La Banque au chevet des déplacés
Face à ces difficultés les acteurs humanitaires et les partenaires au développement se sont mobilisés pour aider l'État à surmonter cette crise. La Banque africaine de développement a ainsi mis en place, en 2021, le Projet d'aide humanitaire d'urgence aux personnes déplacées internes (PAPDI). Objectif : contribuer à améliorer les conditions de vie et la résilience de ces personnes dans les régions du Centre-Nord et du Nord. Un don de 500 000 dollars américains provenant des ressources du Fonds spécial de secours de la Banque est alloué à cette opération dont l'exécution est confiée au Conseil national de secours d'urgence et de réhabilitation (CONASUR).

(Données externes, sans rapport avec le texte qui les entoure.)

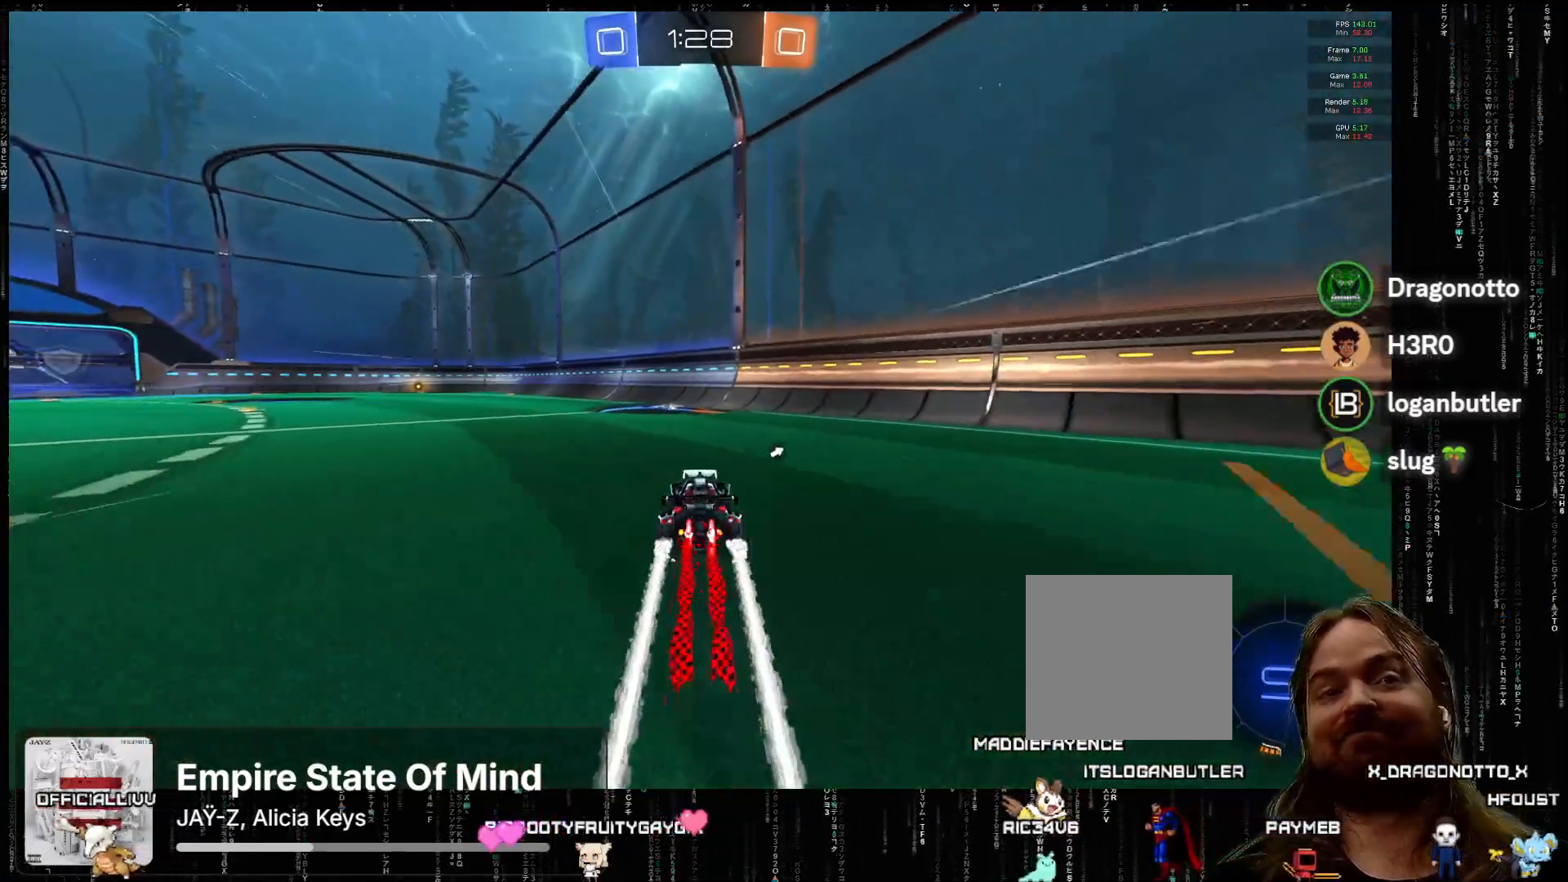
{"buttons": ["R2"], "left_stick": "center", "events": [[83, "A", "up"], [200, "Y", "down"], [267, "left_stick", "left"], [300, "Y", "up"], [433, "left_stick", "center"]]}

L'appui de la Banque africaine de développement a permis d'acquérir 358 tonnes de céréales pour répondre aux besoins alimentaires d'au moins 40 000 personnes déplacées internes. Il a également financé la réalisation de 300 abris, et doté 1000 ménages déplacés en nattes et couvertures destinées principalement aux enfants, aux femmes et aux personnes âgées, dont la vulnérabilité s'est accrue avec les intempéries qui touchent cette partie du territoire.
L'appui de la Banque africaine de développement a permis de répondre aux besoins alimentaires d'au moins 40000 déplacés internes
" Grâce à ce soutien, chaque ménage de la population cible a reçu une ration alimentaire de trois mois. La Banque a également réalisé des forages qui profitent non seulement aux déplacés, mais aussi à la population hôte, dans une ville traditionnellement confrontée aux pénuries d'eau ", témoigne Léonard Sawadogo, directeur de l'Action sociale à Ouahigouya. En outre, en raison des conditions d'hygiène et d'assainissement précaires dans les sites d'hébergement, 500 ménages ont reçu une dotation en savon et autres produits d'hygiène.
En cette matinée du 8 août 2022, pendant qu'il égrenait les bienfaits de l'appui de la Banque africaine de développement, Léonard Sawadogo appréhendait déjà la situation des jours prochains. En effet, quelques heures plus tôt, à 52 kilomètres de là, Séguénéga a subi sa première attaque terroriste, qui a contraint de nombreux habitants à quitter la commune. " Plusieurs d'entre eux se dirigeront sûrement vers Ouahigouya ", soupire-t-il, soulignant ainsi la nécessité pour les autorités publiques et les partenaires, y compris la Banque africaine de développement, de poursuivre leurs efforts pour la prise en charge des personnes déplacées internes.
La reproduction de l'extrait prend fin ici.